In general, there is a trade-off between write performance and durability guarantees: weaker guarantees require fewer round trips to storage devices.

In-memory databases

For in-memory databases, there is no disk-level durability and no protection against system or application crashes.

Checkpoint durability (without timestamps)

For objects using checkpoint durability, the object is checkpointed periodically (a checkpoint is a complete self-consistent capture of the database state saved to stable storage) and transactions become durable with the completion of the next checkpoint after they commit. The interval between checkpoints bounds the possible data loss. Locally durable and stable are the same.

Commit-level durability (without timestamps)

Changes to objects with commit-level durability have log records written and flushed to disk before WT_SESSION::commit_transaction returns. Such transactions are immediately durable and will survive both application and system failure. For objects using commit-level durability, transactions become durable when they are committed. Locally durable and stable are the same.

It is possible to skip the flush-to-disk; this makes transactions immediately durable against application crashes, but not against system crashes. Transactions then become durable against system crashes when the operating system writes them out. (If the operating system were to never write the log records, the object would revert to checkpoint durability.)

Adding timestamps

For databases using WiredTiger's timestamped data model, the durability model is extended with the notion of a stable timestamp. The stable timestamp is an application-managed point in time that governs when durable data becomes stable. That is, transactions commit at times after the stable timestamp, and become durable according to the underlying durability model, but can still be rolled back (and are thus considered unstable) until the stable timestamp is advanced past their commit timestamp.

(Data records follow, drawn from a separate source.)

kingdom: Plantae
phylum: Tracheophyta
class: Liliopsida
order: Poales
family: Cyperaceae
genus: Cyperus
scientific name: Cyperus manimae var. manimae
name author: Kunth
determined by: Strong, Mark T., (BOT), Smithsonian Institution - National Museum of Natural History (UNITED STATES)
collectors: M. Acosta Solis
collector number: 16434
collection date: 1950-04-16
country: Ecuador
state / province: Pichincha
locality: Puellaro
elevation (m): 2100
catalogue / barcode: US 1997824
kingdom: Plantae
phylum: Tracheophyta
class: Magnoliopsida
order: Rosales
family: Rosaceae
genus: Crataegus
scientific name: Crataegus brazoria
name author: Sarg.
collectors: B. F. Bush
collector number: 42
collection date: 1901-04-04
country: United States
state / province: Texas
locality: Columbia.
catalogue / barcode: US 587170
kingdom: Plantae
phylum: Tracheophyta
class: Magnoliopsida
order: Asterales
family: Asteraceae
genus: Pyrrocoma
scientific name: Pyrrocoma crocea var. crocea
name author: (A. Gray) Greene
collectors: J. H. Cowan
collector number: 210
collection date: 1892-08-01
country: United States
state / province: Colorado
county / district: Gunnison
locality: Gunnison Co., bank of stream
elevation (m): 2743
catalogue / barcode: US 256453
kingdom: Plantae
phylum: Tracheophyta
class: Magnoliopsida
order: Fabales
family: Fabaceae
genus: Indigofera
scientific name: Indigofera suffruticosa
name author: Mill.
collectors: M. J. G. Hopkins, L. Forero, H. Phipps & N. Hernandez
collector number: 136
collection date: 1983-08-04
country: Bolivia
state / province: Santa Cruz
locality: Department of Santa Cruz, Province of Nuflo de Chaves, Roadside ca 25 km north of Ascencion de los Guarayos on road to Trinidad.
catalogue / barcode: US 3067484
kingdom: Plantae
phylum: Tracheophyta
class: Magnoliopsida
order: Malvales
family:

Applications can roll back all unstable transactions by calling WT_CONNECTION::rollback_to_stable (or running recovery as part of database open).

Objects in a timestamp system are generally configured for checkpoint-level durability in which case the application's stable timestamp is saved with each checkpoint and used for crash recovery. Thus, to be stable a transaction must commit, the stable timestamp must be advanced past its durable timestamp, and then a checkpoint must complete. (Data written as part of checkpoints that complete between transaction commit and advancing the stable timestamp become durable but not stable.)

Objects in a timestamp system that are configured for commit-level durability operate as they do without timestamps, and timestamps are ignored for those objects.